Switching your bag over to the opposite side will help to balance out the way your body carries the weight, relieving any tension built up in your muscles, and solving any posture problems too! Switch it up every 10 minutes, or every time you walk a couple hundred feet.
3. How We Sleep
Another daily habit that brings on neck pain is the way we sleep. You see, if you sleep with your head propped up on more than one pillow, your neck and back aren’t going to be nicely in line – meaning more pressure on your muscles and spine.
And if you find yourself sleeping on your stomach, your head is most likely going to be turned on it’s side – meaning your body is in a twisted position for hours!
Now, can you see why you might wake up with a bit of a sore neck? Although your neck is built to rotate from side to side, it’s not designed to stay in that position for hours on end. So if you choose to sleep on your side, use a pillow that doesn’t prop your head too high up, but in-line with your shoulder instead. And if you choose to sleep on your back, sleep with one thin pillow so your neck and spine are nicely straight!
I’d like to tell you a bit about one of our clients who finished her physical therapy a few weeks ago.
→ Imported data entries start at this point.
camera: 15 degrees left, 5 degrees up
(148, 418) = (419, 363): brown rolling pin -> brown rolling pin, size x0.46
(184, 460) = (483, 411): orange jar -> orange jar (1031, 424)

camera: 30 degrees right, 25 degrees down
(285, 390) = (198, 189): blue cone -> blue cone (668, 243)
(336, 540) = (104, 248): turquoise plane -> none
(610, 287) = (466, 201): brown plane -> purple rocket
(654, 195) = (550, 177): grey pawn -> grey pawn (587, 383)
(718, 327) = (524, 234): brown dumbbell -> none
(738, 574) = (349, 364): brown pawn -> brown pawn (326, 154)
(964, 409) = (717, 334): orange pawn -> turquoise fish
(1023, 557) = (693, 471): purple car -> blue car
Pam, aged 54, of Las Cruces came to us about 6 weeks back. She had been out in her garden trying to keep ahead of the forest of weeds coming on after one of those heavy summer rains. One of the bigger weeds was especially confident that it could keeps it’s roots in the ground, so she gave it an especially strong pull and BAM! - immediate onset of back pain, along with a burning, searing shock all the way down her right leg to the foot. Pam barely made it into the house, and eventually found some relief lying face down flat on her bed.
After many days of pain and difficulty moving - one friend told her to rest even longer - Pam decided to see her doctor, who sent her to us. [She didn’t actually have to see her doctor first, but that can wait for another day.] It didn’t take much time for her physical therapist to identify the problem. It seems that she suffered a bad strain of the muscles in her low back, and there may have also been some involvement of a disk there as well. It didn’t take too much time to get the muscles to calm down, though she continued to have the shooting down the leg anytime she spent to much time sitting, and driving in the car was awful! This was a big problem since Pam works in El Paso, so that hour-long drive didn’t help matters any. What’s more, Pam spends much of her time in her garden, and the weeds were getting higher! She so much wanted to get back in there and tend to her beans and tomatoes.
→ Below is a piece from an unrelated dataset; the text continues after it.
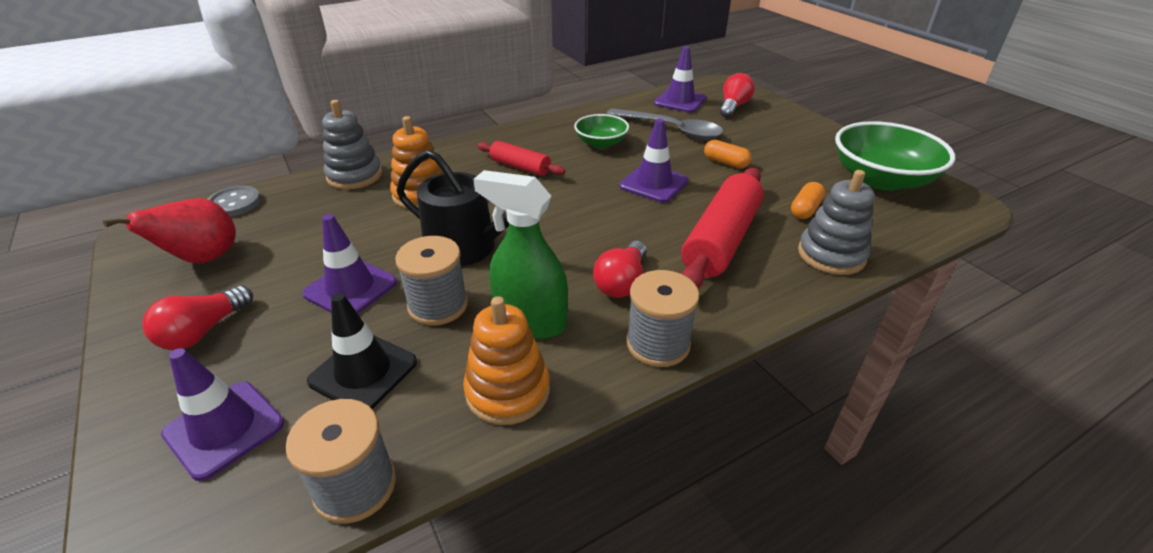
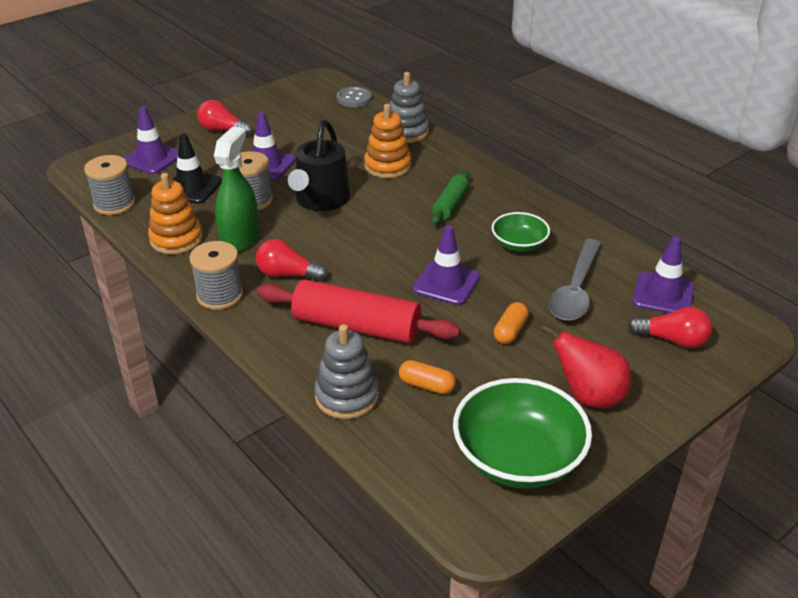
camera: 80 degrees right, 0 degrees up
(203, 259) = (289, 109): red pear -> red pear (588, 396)
(520, 167) = (450, 204): red rolling pin -> green rolling pin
The fun part about practicing as a physical therapist is that very often, pain onset and relief is tied to body position. We change positions, and the presence or absence of pain in those positions tells us a lot about what structures in the body are involved in the problem. But Pam didn’t care about that! “JUST GET ME BACK IN MY GARDEN” she said. Well, we sorted out the problem, and got her started on a daily program focused on reducing her pain. It was a bit of a challenge, as the drive to work bumped up her symptoms a lot, but we worked with her on her position in the car, as well as some simple movements to do before and after she got to work.
It didn't take much time before Pam was feeling a lot better, and at the end of the treatment period not only was Pam in the garden (bending and lifting the right way, I might add), but she was also doing the right stretches and exercises each day. They don’t take a lot of time, and she says that they help her feel limber and warmed up for the day.
Pam called me the other day and told me how thankful she was that she didn’t listen to one friend’s advice to just stay home and rest. She said that she’d never been to physical therapy before, and before this really didn’t understand what PT is all about, but now she understands that her PT was completely focused on getting her back into her garden.